■ Provided passage ■
Index Sizing

(As copied by Oracle Corp. in Metalink note 989186.1)

(The comment above was prompted after a DBA reported to his manager that the script I had suggested running to identify suspect indexes was “just something copied from Metalink” For a few years the note did acknowledge the intellectual property rights.)

Make sure you read the notes.

rem
rem     Script:     index_est_proc_2.sql
rem     Author:     Jonathan Lewis
rem     Dated:      August 2005 (updated Apr 2009)
rem     Purpose:    Fast analysis of indexes to help identify
rem                 extreme degeneration.
rem
rem     Last tested
rem             11.1.0.7
rem             10.2.0.3
rem             10.1.0.4
rem              9.2.0.8
rem              8.1.7.4
rem     Not tested
rem             11.2.0.1
rem             10.2.0.4
rem
rem     Usage:
rem     Set the values in the "define" section
rem     Log on with the privilege to see the "dba_" views
rem     using SQL*Plus and run the script.
rem
rem     Notes:
rem     This script assumes that statistics have been collected in
rem     the fairly recent past, and uses some approximations to
rem     compare the number of leaf blocks with the number of leaf
rem     blocks that ought to be needed to hold the data.
rem
rem     There are various little oddities with the way that
rem         (a) Oracle calculates average column lenght and
rem         (b) I use the available data
rem     that mean that at small sizes and in extreme cases the
rem     numbers I produce can be wrong.  In particular, for indexes
rem     where a lot of the table data has nulls (so no entry in the
rem     index), the estimated size can be significantly larger than
rem     they finally turn out to be.
rem
rem
rem     Targets
rem     =======
rem     Where the estimate is very much smaller than the actual, then
rem     you may be looking at a "FIFO" index, emptying out in the past
rem     and filling in the future. This type of index is a candidate for
rem     a regular "coalesce" - although you may want to rebuild it once
rem     to get it to the right starting size and release excess space
rem     back to the tablespace.
rem
rem     See https://jonathanlewis.wordpress.com/2008/09/26/index-analysis/
rem     for an example and discussion on this type of index.

■ Study material ■
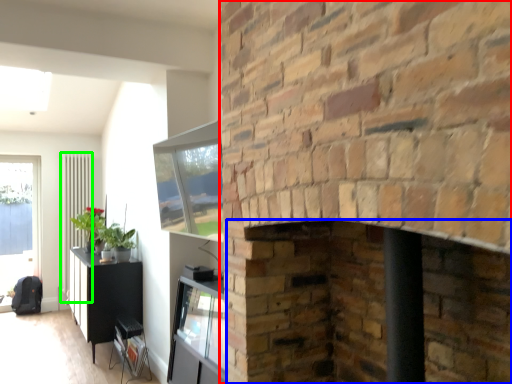
Question: Considering the real-world distances, which object is closest to fireplace (highlighted by a red box)? fireplace (highlighted by a blue box) or radiator (highlighted by a green box).

Choices:
 (A) fireplace
 (B) radiator

Answer: (A)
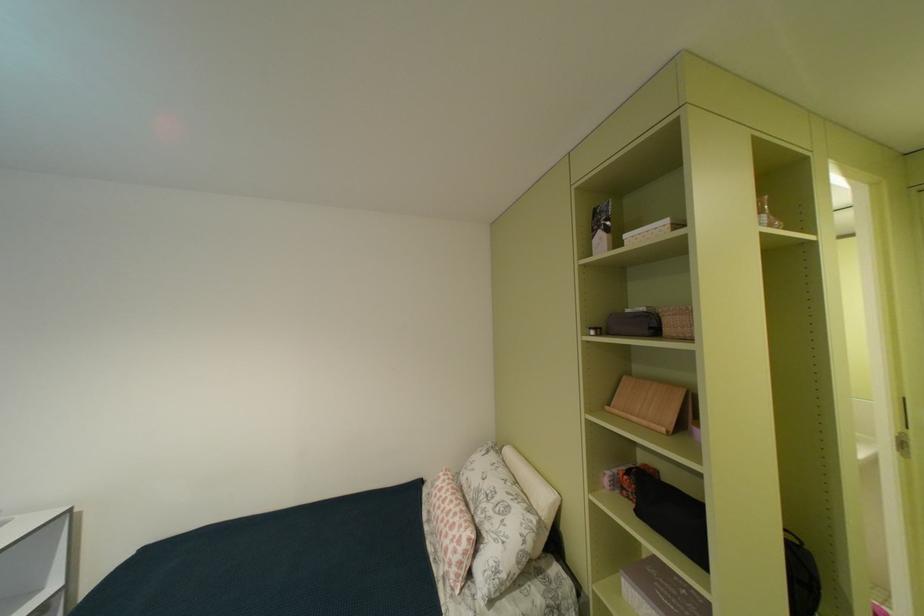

■ What to work on ■
1. According to the index sizing script header, what must you log on with before running the script?
2. Do these statements agree with the index sizing script header? (a) The script was updated in 2010. (b) The script's purpose is fast analysis of indexes. (c) The script was tested on version 10.2.0.4. Answer yes or no for each and quote the deciding words.
3. Pick up the index sizing script header after its final line and write what comes next.

■ Results for each task ■
1. The privilege to see the "dba_" views, using SQL*Plus.

2.
(a) No: "August 2005 (updated Apr 2009)"
(b) Yes: "Fast analysis of indexes to help identify"
(c) No: 10.2.0.4 is listed under "Not tested"

3.
rem
rem     Where the estimate is about half the size of the actual, then
rem     it is worth checking whether there is any special treatment of
rem     the data that is making this happen. 50% utilisation is fairly
rem     common in RAC for indexes based on a sequence with a large cache
rem     size, so it may be best to leave the indexes at that level. 
rem     However, you may find that rebuilding (perhaps just once) with
rem     a pctfree in the region of 30% may give you a slightly more efficient
rem     index in non-RAC systems.
rem
rem     If your index is running at 50% and is not strongly sequence based
rem     then you may be suffering from the concurrency/ITL bug and may want
rem     to rebuild the index and force a maxtrans setting into the index.
rem
rem     If the index is running at a fairly uniform 25%, it may be subject
rem     to side effects of both sequencing and the concurrency effects.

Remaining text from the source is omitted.